In 1988, California voters passed Proposition 103, which mandated a discount of 20% for drivers who had a clean driving record with no moving violations, accidents, driving-related convictions, or points from the prior three to seven years.
Lara said in its complaint that Mercury has used a number of creative strategies to steer so-called good drivers into buying its expensive policies. Among the alleged tactics:
▪ The company does not offer monthly payment plans on its lowest-priced policies.
▪ It directs agents to refuse to write lower-priced policies when drivers have had their insurance canceled for nonpayment or when drivers have been involved in car accidents that were not deemed to be their fault.
▪ It sells identical policies under two different company names and tells drivers that the low-priced policies sold by one subsidiary have somewhat less coverage and more restrictive payment options than those charged by the other subsidiary.
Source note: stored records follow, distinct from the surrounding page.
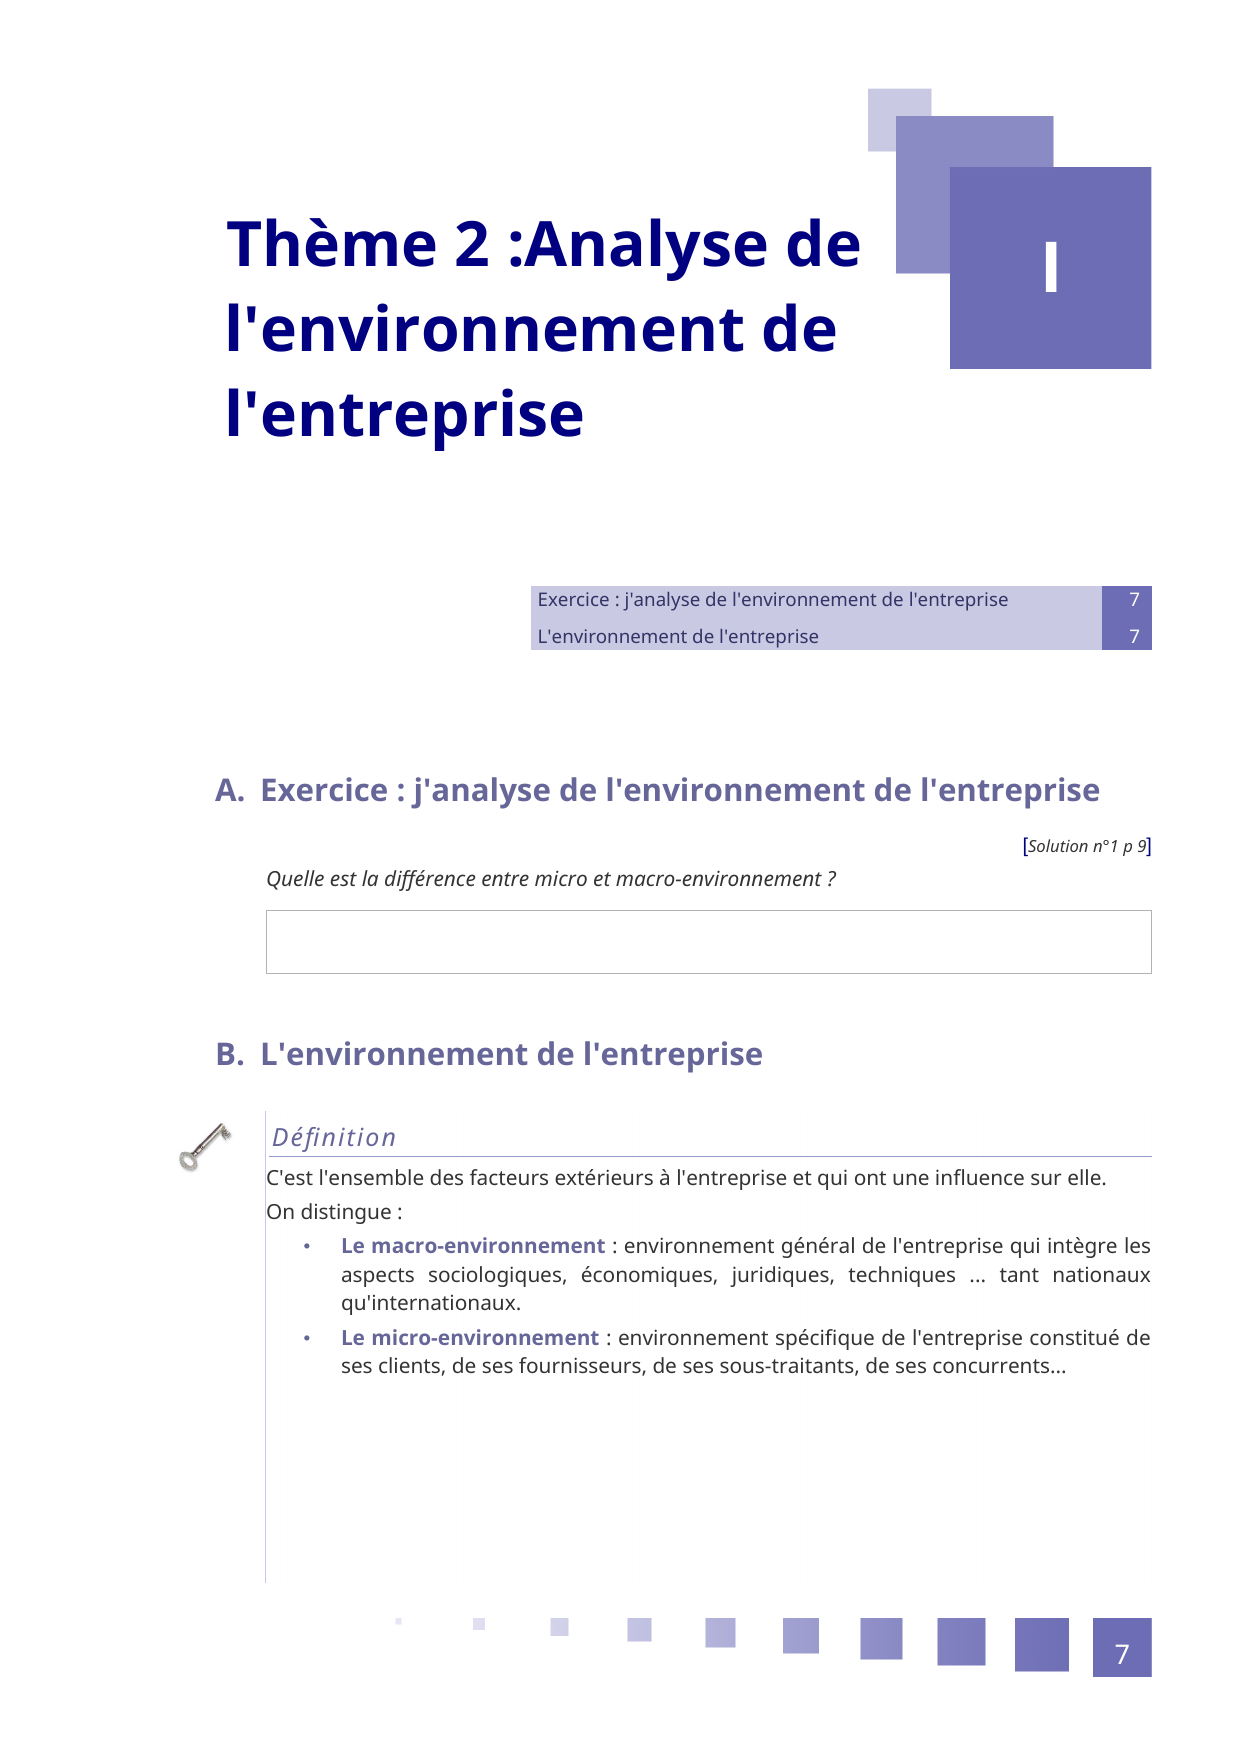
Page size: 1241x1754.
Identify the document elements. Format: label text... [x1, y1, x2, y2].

picture [351, 811, 1152, 835]
picture [351, 858, 1152, 864]
text On distingue : [266, 1197, 1152, 1225]
title Définition [269, 1117, 1152, 1156]
title L'environnement de l'entreprise 7 [537, 624, 1140, 649]
text [Solution n°1 p 9] [266, 835, 1152, 858]
picture [351, 88, 1152, 768]
picture [177, 1111, 1152, 1583]
title L'environnement de l'entreprise [207, 1032, 1152, 1075]
text Quelle est la différence entre micro et macro-environnement ? [266, 864, 1152, 892]
text I [951, 227, 1152, 308]
picture [351, 1618, 1152, 1678]
list Le micro-environnement : environnement spécifique de l'entreprise constitué de ses clients, de ses fournisseurs, de ses sous-traitants, de ses concurrents... [303, 1323, 1152, 1379]
table_header [267, 911, 1151, 973]
title Exercice : j'analyse de l'environnement de l'entreprise [207, 768, 1152, 811]
title Exercice : j'analyse de l'environnement de l'entreprise 7 [537, 586, 1140, 612]
text C'est l'ensemble des facteurs extérieurs à l'entreprise et qui ont une influence sur elle. [266, 1163, 1152, 1191]
list Le macro-environnement : environnement général de l'entreprise qui intègre les aspects sociologiques, économiques, juridiques, techniques ... tant nationaux qu'internationaux. [303, 1231, 1152, 1317]
title I - Thème 2 :Analyse de l'environnement de l'entreprise [224, 199, 868, 455]
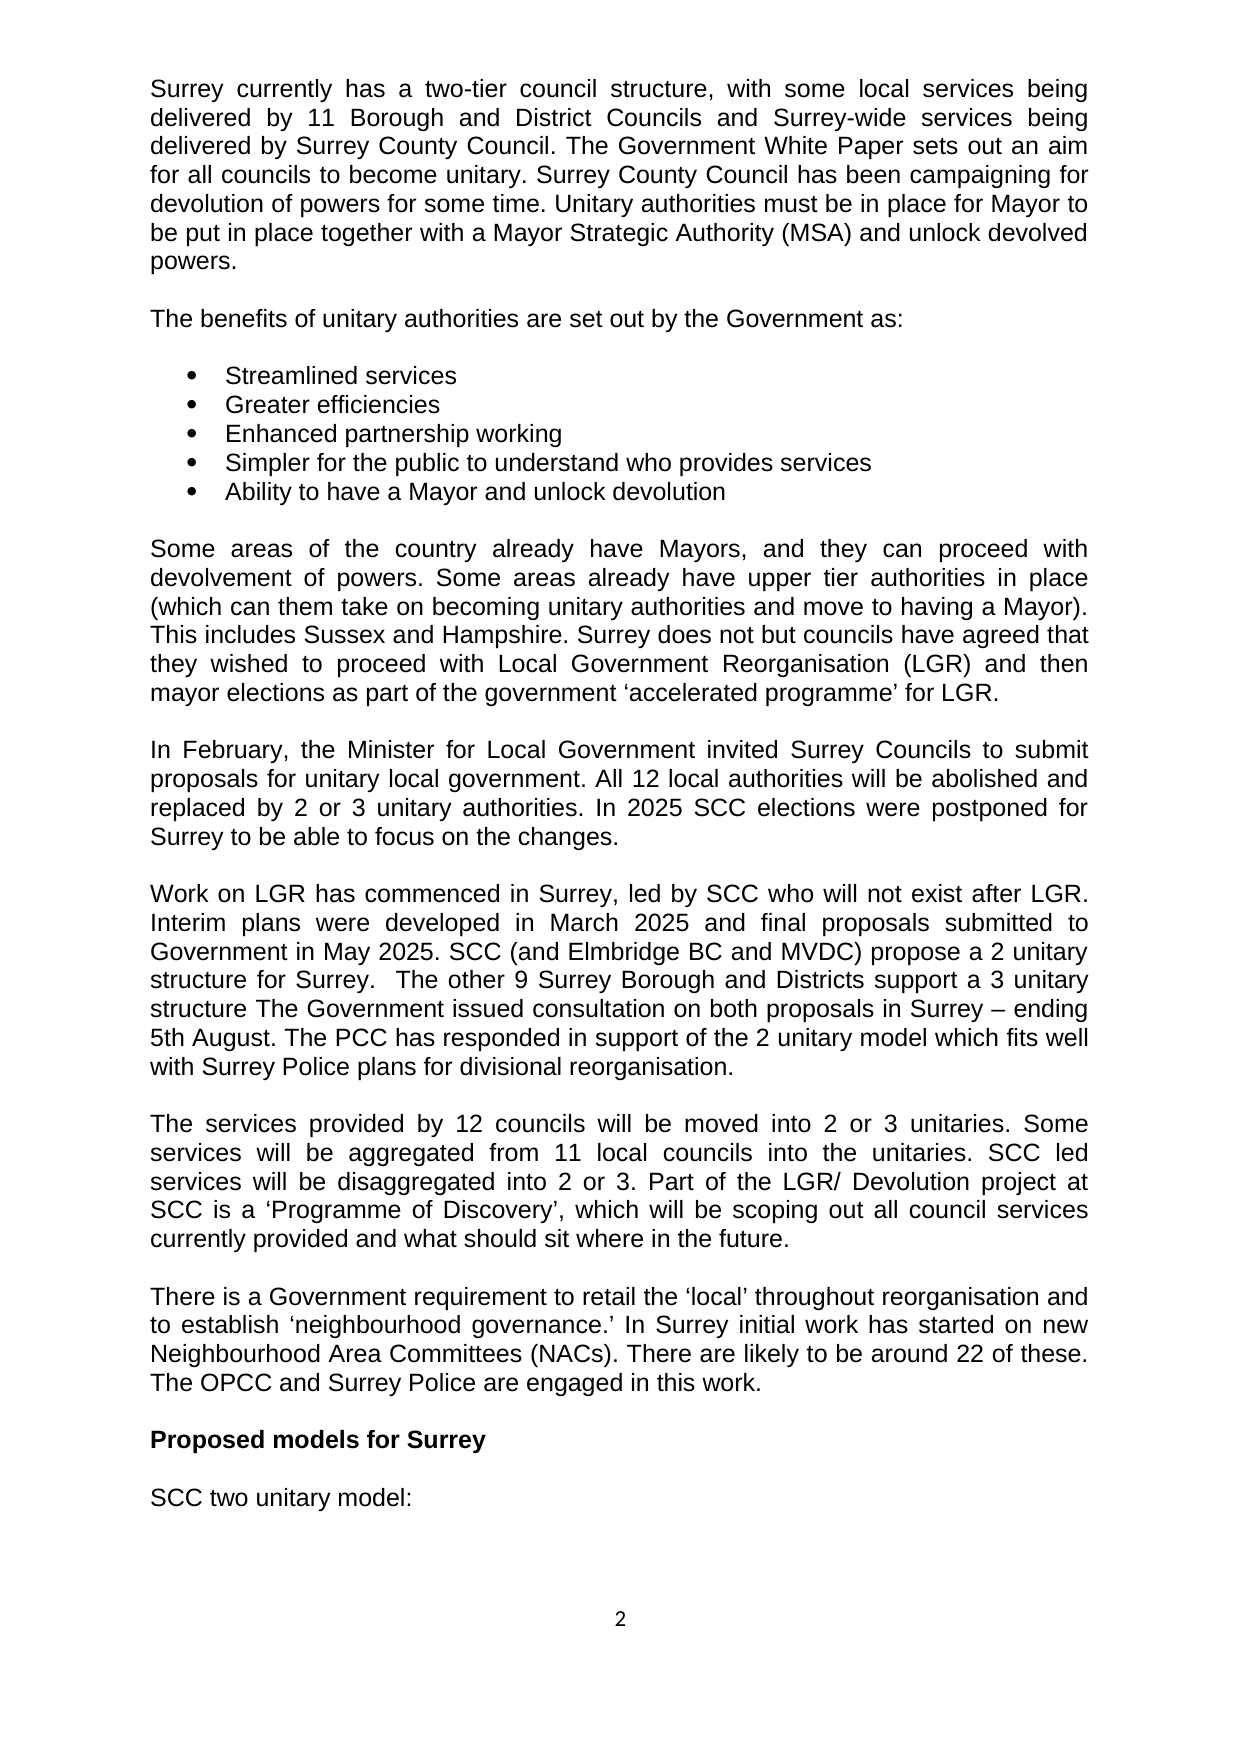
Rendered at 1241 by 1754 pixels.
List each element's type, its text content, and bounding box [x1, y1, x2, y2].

text There is a Government requirement to retail the ‘local’ throughout reorganisation and to establish ‘neighbourhood governance.’ In Surrey initial work has started on new Neighbourhood Area Committees (NACs). There are likely to be around 22 of these. The OPCC and Surrey Police are engaged in this work. [150, 1282, 1090, 1397]
text The benefits of unitary authorities are set out by the Government as: [150, 304, 1090, 332]
text ​ [150, 1253, 1090, 1282]
text In February, the Minister for Local Government invited Surrey Councils to submit proposals for unitary local government. All 12 local authorities will be abolished and replaced by 2 or 3 unitary authorities. In 2025 SCC elections were postponed for Surrey to be able to focus on the changes. [150, 736, 1090, 851]
list Enhanced partnership working [187, 419, 1090, 448]
text Some areas of the country already have Mayors, and they can proceed with devolvement of powers. Some areas already have upper tier authorities in place (which can them take on becoming unitary authorities and move to having a Mayor). This includes Sussex and Hampshire. Surrey does not but councils have agreed that they wished to proceed with Local Government Reorganisation (LGR) and then mayor elections as part of the government ‘accelerated programme’ for LGR. [150, 534, 1090, 707]
text The services provided by 12 councils will be moved into 2 or 3 unitaries. Some services will be aggregated from 11 local councils into the unitaries. SCC led services will be disaggregated into 2 or 3. Part of the LGR/ Devolution project at SCC is a ‘Programme of Discovery’, which will be scoping out all council services currently provided and what should sit where in the future. [150, 1109, 1090, 1253]
list Simpler for the public to understand who provides services [187, 448, 1090, 477]
text ​Work on LGR has commenced in Surrey, led by SCC who will not exist after LGR. Interim plans were developed in March 2025 and final proposals submitted to Government in May 2025. SCC (and Elmbridge BC and MVDC) propose a 2 unitary structure for Surrey. ​ The other 9 Surrey Borough and Districts support a 3 unitary structure​ The Government issued consultation on both proposals in Surrey – ending 5th August. The PCC has responded in support of the 2 unitary model which fits well with Surrey Police plans for divisional reorganisation. [150, 879, 1090, 1081]
text SCC two unitary model: [150, 1483, 1090, 1512]
text Proposed models for Surrey [150, 1426, 1090, 1454]
text Surrey currently has a two-tier council structure, with some local services being delivered by 11 Borough and District Councils and Surrey-wide services being delivered by Surrey County Council. The Government White Paper sets out an aim for all councils to become unitary. Surrey County Council has been campaigning for devolution of powers for some time. Unitary authorities must be in place for Mayor to be put in place together with a Mayor Strategic Authority (MSA) and unlock devolved powers. [150, 74, 1090, 275]
list Greater efficiencies [187, 390, 1090, 419]
list Streamlined services [187, 361, 1090, 390]
list Ability to have a Mayor and unlock devolution [187, 477, 1090, 506]
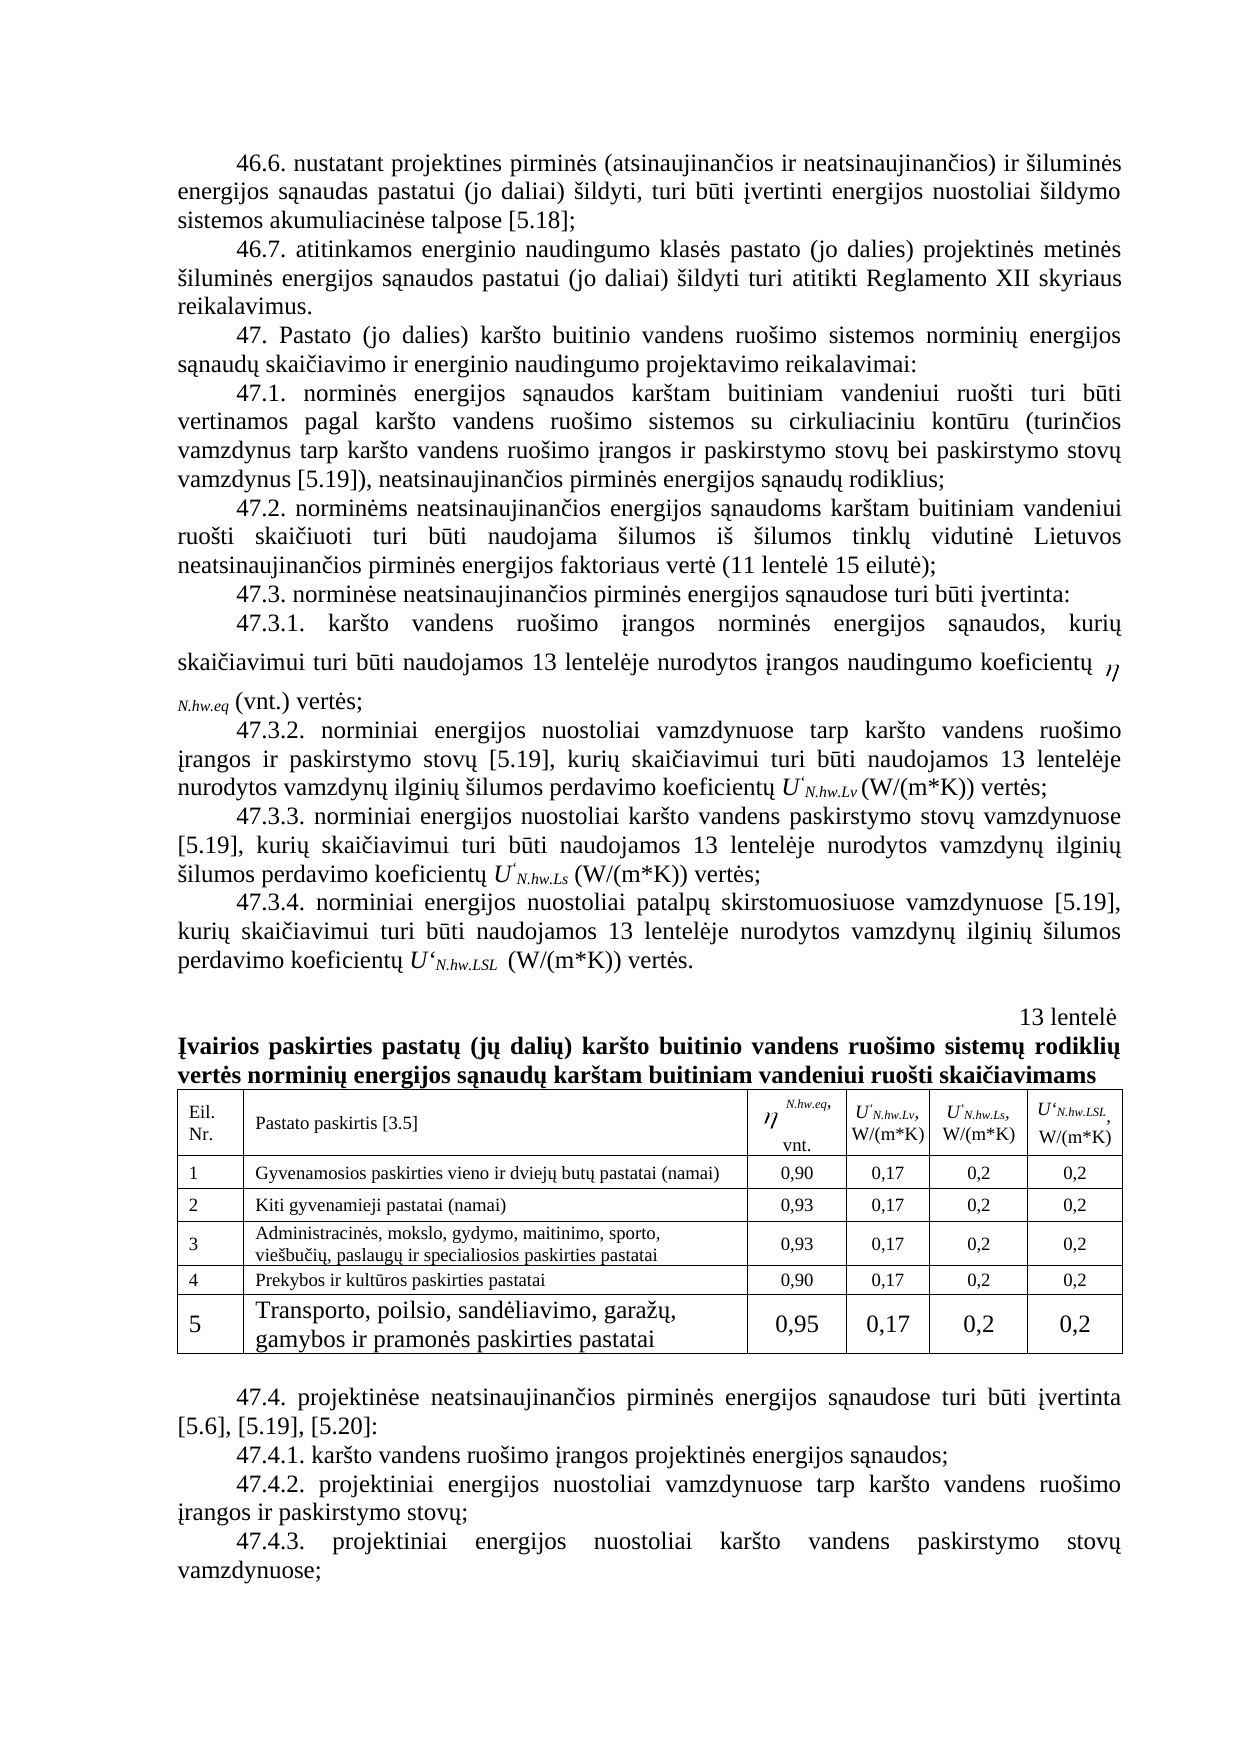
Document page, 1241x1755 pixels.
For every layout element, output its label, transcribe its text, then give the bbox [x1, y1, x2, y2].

table_cell 0,2 [930, 1266, 1027, 1294]
table_cell 1 [178, 1156, 243, 1188]
text 47.4. projektinėse neatsinaujinančios pirminės energijos sąnaudose turi būti įvertinta [5.6], [5.19], [5.20]: [177, 1382, 1122, 1440]
text 47. Pastato (jo dalies) karšto buitinio vandens ruošimo sistemos norminių energijos sąnaudų skaičiavimo ir energinio naudingumo projektavimo reikalavimai: [177, 320, 1122, 378]
table_cell 0,93 [748, 1189, 846, 1221]
table_header Pastato paskirtis [3.5] [244, 1090, 747, 1155]
text Įvairios paskirties pastatų (jų dalių) karšto buitinio vandens ruošimo sistemų rodiklių vertės norminių energijos sąnaudų karštam buitiniam vandeniui ruošti skaičiavimams [177, 1031, 1122, 1089]
table_cell 0,2 [1028, 1266, 1122, 1294]
table_cell Gyvenamosios paskirties vieno ir dviejų butų pastatai (namai) [244, 1156, 747, 1188]
table_header U‘N.hw.LSL, W/(m*K) [1028, 1090, 1122, 1155]
table_cell 5 [178, 1295, 243, 1353]
text 47.3.4. norminiai energijos nuostoliai patalpų skirstomuosiuose vamzdynuose [5.19], kurių skaičiavimui turi būti naudojamos 13 lentelėje nurodytos vamzdynų ilginių šilumos perdavimo koeficientų U‘N.hw.LSL (W/(m*K)) vertės. [177, 887, 1122, 974]
text 46.6. nustatant projektines pirminės (atsinaujinančios ir neatsinaujinančios) ir šiluminės energijos sąnaudas pastatui (jo daliai) šildyti, turi būti įvertinti energijos nuostoliai šildymo sistemos akumuliacinėse talpose [5.18]; [177, 148, 1122, 234]
table_cell 2 [178, 1189, 243, 1221]
text 47.4.1. karšto vandens ruošimo įrangos projektinės energijos sąnaudos; [177, 1440, 1122, 1469]
table_header Eil. Nr. [178, 1090, 243, 1155]
text 47.2. norminėms neatsinaujinančios energijos sąnaudoms karštam buitiniam vandeniui ruošti skaičiuoti turi būti naudojama šilumos iš šilumos tinklų vidutinė Lietuvos neatsinaujinančios pirminės energijos faktoriaus vertė (11 lentelė 15 eilutė); [177, 493, 1122, 579]
text 47.3.3. norminiai energijos nuostoliai karšto vandens paskirstymo stovų vamzdynuose [5.19], kurių skaičiavimui turi būti naudojamos 13 lentelėje nurodytos vamzdynų ilginių šilumos perdavimo koeficientų U‘N.hw.Ls (W/(m*K)) vertės; [177, 801, 1122, 887]
table_cell 0,2 [930, 1156, 1027, 1188]
table_header U‘N.hw.Lv, W/(m*K) [847, 1090, 929, 1155]
table_cell 0,90 [748, 1156, 846, 1188]
table_header U‘N.hw.Ls, W/(m*K) [930, 1090, 1027, 1155]
text 47.4.3. projektiniai energijos nuostoliai karšto vandens paskirstymo stovų vamzdynuose; [177, 1526, 1122, 1584]
table_cell 0,17 [847, 1189, 929, 1221]
table_cell 0,93 [748, 1222, 846, 1265]
table_cell 0,90 [748, 1266, 846, 1294]
text 13 lentelė [177, 1002, 1122, 1031]
table_cell 0,17 [847, 1266, 929, 1294]
table_cell 3 [178, 1222, 243, 1265]
table_cell Administracinės, mokslo, gydymo, maitinimo, sporto, viešbučių, paslaugų ir specialiosios paskirties pastatai [244, 1222, 747, 1265]
table_cell 0,2 [1028, 1222, 1122, 1265]
table_header eta N.hw.eq, vnt. [748, 1090, 846, 1155]
table_cell 0,2 [1028, 1156, 1122, 1188]
table_cell 0,2 [930, 1222, 1027, 1265]
table_cell 0,17 [847, 1295, 929, 1353]
table_cell 0,17 [847, 1222, 929, 1265]
table_cell 0,2 [1028, 1295, 1122, 1353]
table_cell 0,17 [847, 1156, 929, 1188]
table_cell Prekybos ir kultūros paskirties pastatai [244, 1266, 747, 1294]
text 47.1. norminės energijos sąnaudos karštam buitiniam vandeniui ruošti turi būti vertinamos pagal karšto vandens ruošimo sistemos su cirkuliaciniu kontūru (turinčios vamzdynus tarp karšto vandens ruošimo įrangos ir paskirstymo stovų bei paskirstymo stovų vamzdynus [5.19]), neatsinaujinančios pirminės energijos sąnaudų rodiklius; [177, 378, 1122, 493]
table_cell 0,2 [1028, 1189, 1122, 1221]
text 47.3.1. karšto vandens ruošimo įrangos norminės energijos sąnaudos, kurių skaičiavimui turi būti naudojamos 13 lentelėje nurodytos įrangos naudingumo koeficientų etaN.hw.eq (vnt.) vertės; [177, 608, 1122, 715]
table_cell 0,2 [930, 1189, 1027, 1221]
text 46.7. atitinkamos energinio naudingumo klasės pastato (jo dalies) projektinės metinės šiluminės energijos sąnaudos pastatui (jo daliai) šildyti turi atitikti Reglamento XII skyriaus reikalavimus. [177, 234, 1122, 320]
table_cell Transporto, poilsio, sandėliavimo, garažų, gamybos ir pramonės paskirties pastatai [244, 1295, 747, 1353]
table_cell Kiti gyvenamieji pastatai (namai) [244, 1189, 747, 1221]
text 47.3.2. norminiai energijos nuostoliai vamzdynuose tarp karšto vandens ruošimo įrangos ir paskirstymo stovų [5.19], kurių skaičiavimui turi būti naudojamos 13 lentelėje nurodytos vamzdynų ilginių šilumos perdavimo koeficientų U‘N.hw.Lv (W/(m*K)) vertės; [177, 715, 1122, 801]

The coverage, however, is the same.
▪ In the case of commercial drivers, Mercury charged them as though they were new drivers if they were not listed as the named policyholder at a company where they’d worked for the previous two years. The company did this though the drivers had previously held a Mercury policy.
“My message to Mercury and other insurance companies that try to evade the law is clear,” Lara said: “Unfair and illegal practices will not be tolerated and I will fight to ensure consumers get the discounts they are entitled to under the law.”
The commissioner said he believed Mercury also benefited from actions it had taken with homeowners. For instance, the legal complaint alleged Mercury failed to resolve discrepancies in square footage between customer applications and Mercury’s inspection reports. Because square footage is used to determine premiums, the complaint noted, these discrepancies may have resulted in rates that are “excessive, inadequate or unfairly discriminatory.”
In total, the insurance commissioner made 34 allegations against Mercury Insurance. Lara’s team and Mercury will have to present evidence to an independent administrative law judge. The administrative law judge issues a proposed decision, and that decision is then accepted or rejected by the commissioner. Mercury has the right to appeal the commissioner’s decision by filing a writ with the superior court.
In August 2019, Mercury paid a $27.6 million fine to the California Department of Insurance for findings that it had violated Proposition 103. It was the largest fine against a property and casualty insurer in the agency’s history. The California Supreme Court upheld the department’s action, finding that Mercury had charged consumers unapproved and unfairly discriminatory rates.